De la fin des années 1990 à aujourd'hui, des compositeurs comme Marc Steckar, Jean-Pierre Pommier, Jérôme Naulais, Andy Emler, Alex Grillo, Désiré Dondeyne, Ida Gotkovsky, Serge Lancen, Roger Boutry ont enrichi le répertoire avec des créations pour orchestres d'harmonie ou fanfares.
Le Déclin Annoncé et le Renouveau
Dans la seconde moitié du XXe siècle, l'attrait de la fanfare a diminué au profit d’autres musiques, comme la mode "yéyé". La fanfare véhiculait une image ringarde, démodée par l’uniforme et le répertoire proposé. Simultanément, les conservatoires et écoles de musique se sont multipliés, offrant de nouvelles possibilités d’apprentissage.
À partir des années 1970, le déclin des sociétés musicales s’est amorcé avec le développement d’autres loisirs (la radio, le disque, la télévision, les discothèques). Malgré tout, la partie nord de la France a su conserver une culture de la fanfare à travers une tradition sociale (classe ouvrière). En revanche, dans le sud de la France, depuis le XIXe siècle, on constate une diminution des orchestres et fanfares plus ou moins accentuée selon les régions.
Les sociétés musicales essaient de rajeunir leur image en adoptant des musiques plus modernes, en acceptant des femmes et en modernisant la tenue, mais cela n’est pas suffisant. Selon une enquête du ministère de la Culture de 1995, la fanfare ne rassemblait plus que 8 % des musiciens amateurs.
En plus de 200 ans, la fanfare a connu de grandes évolutions. Beaucoup de ses orchestres ont disparu, d’autres ont fusionné, et quelques-uns sont nés avec la volonté de rendre les nouvelles fanfares plus attractives.
Le renouvellement du répertoire garantit la survie des fanfares, d’autant que la France est l’un des pays les mieux dotés en patrimoine musical pour les orchestres d’harmonie et les fanfares. La création des batteries-fanfares est une spécificité française inscrite dans notre patrimoine.
L’arrivée avec succès des fanfares au sein des grandes écoles ou des universités a contribué à renouveler le public pratiquant et les répertoires. Au sein de l’École nationale des Beaux-Arts et des Écoles Nationales Supérieures d'Architecture, la première fanfare constituée est la fanfare de l’atelier libre d’architecture Madelain en 1948, suivie en 1955 par "la fanfare Léon Malaquais", qui a donné lieu depuis à de nombreuses autres fanfares. Ces fanfares sont toujours très actives.

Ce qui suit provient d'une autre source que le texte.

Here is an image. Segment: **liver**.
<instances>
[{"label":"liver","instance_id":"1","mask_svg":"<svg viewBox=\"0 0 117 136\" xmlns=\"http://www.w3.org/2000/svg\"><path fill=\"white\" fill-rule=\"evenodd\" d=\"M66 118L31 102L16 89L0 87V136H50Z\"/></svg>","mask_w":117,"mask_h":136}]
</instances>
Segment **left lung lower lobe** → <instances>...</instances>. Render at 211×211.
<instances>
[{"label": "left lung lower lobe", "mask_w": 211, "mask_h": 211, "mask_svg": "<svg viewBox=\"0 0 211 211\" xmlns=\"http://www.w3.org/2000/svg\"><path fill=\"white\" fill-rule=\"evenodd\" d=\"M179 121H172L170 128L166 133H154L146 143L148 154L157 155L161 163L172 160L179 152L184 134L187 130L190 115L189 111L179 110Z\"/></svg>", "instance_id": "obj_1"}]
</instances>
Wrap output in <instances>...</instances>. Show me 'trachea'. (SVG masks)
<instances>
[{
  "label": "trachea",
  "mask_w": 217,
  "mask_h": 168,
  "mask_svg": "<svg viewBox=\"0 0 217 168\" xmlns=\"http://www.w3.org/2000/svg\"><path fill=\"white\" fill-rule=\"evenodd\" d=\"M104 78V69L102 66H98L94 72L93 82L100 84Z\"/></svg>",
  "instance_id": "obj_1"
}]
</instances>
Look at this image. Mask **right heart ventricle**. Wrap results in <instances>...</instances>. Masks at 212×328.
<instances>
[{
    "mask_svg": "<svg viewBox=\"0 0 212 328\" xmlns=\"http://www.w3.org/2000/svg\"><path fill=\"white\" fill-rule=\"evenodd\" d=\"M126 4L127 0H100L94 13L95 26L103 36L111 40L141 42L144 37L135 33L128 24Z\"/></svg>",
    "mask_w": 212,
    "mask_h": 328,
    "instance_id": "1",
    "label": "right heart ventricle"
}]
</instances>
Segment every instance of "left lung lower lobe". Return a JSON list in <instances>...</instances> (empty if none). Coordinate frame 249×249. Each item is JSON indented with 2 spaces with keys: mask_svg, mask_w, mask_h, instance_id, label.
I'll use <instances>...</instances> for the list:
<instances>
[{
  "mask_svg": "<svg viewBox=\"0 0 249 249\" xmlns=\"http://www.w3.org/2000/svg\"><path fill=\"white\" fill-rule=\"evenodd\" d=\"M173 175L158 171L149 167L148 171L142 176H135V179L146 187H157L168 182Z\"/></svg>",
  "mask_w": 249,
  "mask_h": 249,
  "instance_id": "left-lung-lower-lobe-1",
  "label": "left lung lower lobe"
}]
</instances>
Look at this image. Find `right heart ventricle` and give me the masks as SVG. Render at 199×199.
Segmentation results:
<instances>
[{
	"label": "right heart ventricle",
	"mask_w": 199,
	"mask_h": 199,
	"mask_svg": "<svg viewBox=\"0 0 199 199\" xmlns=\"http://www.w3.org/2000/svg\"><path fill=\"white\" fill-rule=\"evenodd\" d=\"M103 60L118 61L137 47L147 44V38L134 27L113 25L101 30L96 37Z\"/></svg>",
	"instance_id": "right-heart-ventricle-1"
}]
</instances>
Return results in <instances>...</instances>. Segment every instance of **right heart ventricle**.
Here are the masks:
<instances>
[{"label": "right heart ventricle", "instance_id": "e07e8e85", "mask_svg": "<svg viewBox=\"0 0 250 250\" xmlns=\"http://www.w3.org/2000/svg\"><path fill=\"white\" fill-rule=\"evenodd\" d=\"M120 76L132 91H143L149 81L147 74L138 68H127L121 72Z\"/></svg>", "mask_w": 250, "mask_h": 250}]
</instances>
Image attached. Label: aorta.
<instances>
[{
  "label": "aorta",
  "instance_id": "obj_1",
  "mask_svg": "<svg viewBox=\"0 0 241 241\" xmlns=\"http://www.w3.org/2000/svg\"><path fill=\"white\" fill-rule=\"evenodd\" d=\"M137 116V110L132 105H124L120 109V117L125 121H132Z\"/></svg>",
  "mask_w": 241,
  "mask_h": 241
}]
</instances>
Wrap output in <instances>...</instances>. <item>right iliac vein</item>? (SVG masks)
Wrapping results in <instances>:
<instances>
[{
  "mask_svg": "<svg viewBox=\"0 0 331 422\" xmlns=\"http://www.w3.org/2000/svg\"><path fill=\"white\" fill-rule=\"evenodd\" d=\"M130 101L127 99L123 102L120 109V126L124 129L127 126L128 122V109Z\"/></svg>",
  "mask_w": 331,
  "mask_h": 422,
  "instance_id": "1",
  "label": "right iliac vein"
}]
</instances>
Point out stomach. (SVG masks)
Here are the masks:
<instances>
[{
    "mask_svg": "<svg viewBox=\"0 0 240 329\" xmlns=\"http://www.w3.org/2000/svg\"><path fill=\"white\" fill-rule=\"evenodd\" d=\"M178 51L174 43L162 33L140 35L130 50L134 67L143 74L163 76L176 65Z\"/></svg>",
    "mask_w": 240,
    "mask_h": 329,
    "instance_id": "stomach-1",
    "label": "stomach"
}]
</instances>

Aujourd’hui, il existe également la fanfare de l’École normale supérieure de Paris, l’Ernestphone, ou Fanfarovis à l’École normale de Lyon, et les MaKaBés de la faculté de médecine du Kremlin Bicêtre.
La Musique Militaire et son Association Forte avec la Fanfare
La fanfare s’est développée grâce à la vie militaire, tant par son répertoire que par sa fonction sociale. Les fanfares, puis les batteries-fanfares, sont présentes aux cérémonies officielles et aux défilés. La fanfare est identifiée comme une musique "d’extérieur" proposant un répertoire de musique militaire, notamment de marches guerrières.
Fanfare : Au-Delà de la Musique
Le terme "fanfare" peut également être utilisé au sens figuré pour désigner une démonstration tapageuse ou une vantardise. L'expression familière "sale coup pour la fanfare" signifie une mauvaise affaire ou une situation qui tourne mal. En argot, le mot "fanfare" désignait autrefois la publicité pour un livre ou une pièce de théâtre.
Enfin, la "reliure à la fanfare" est un type de reliure ornementée, apparue au XVIe siècle, caractérisée par une abondante décoration de feuilles, d'arabesques et de volutes entourant un ovale central.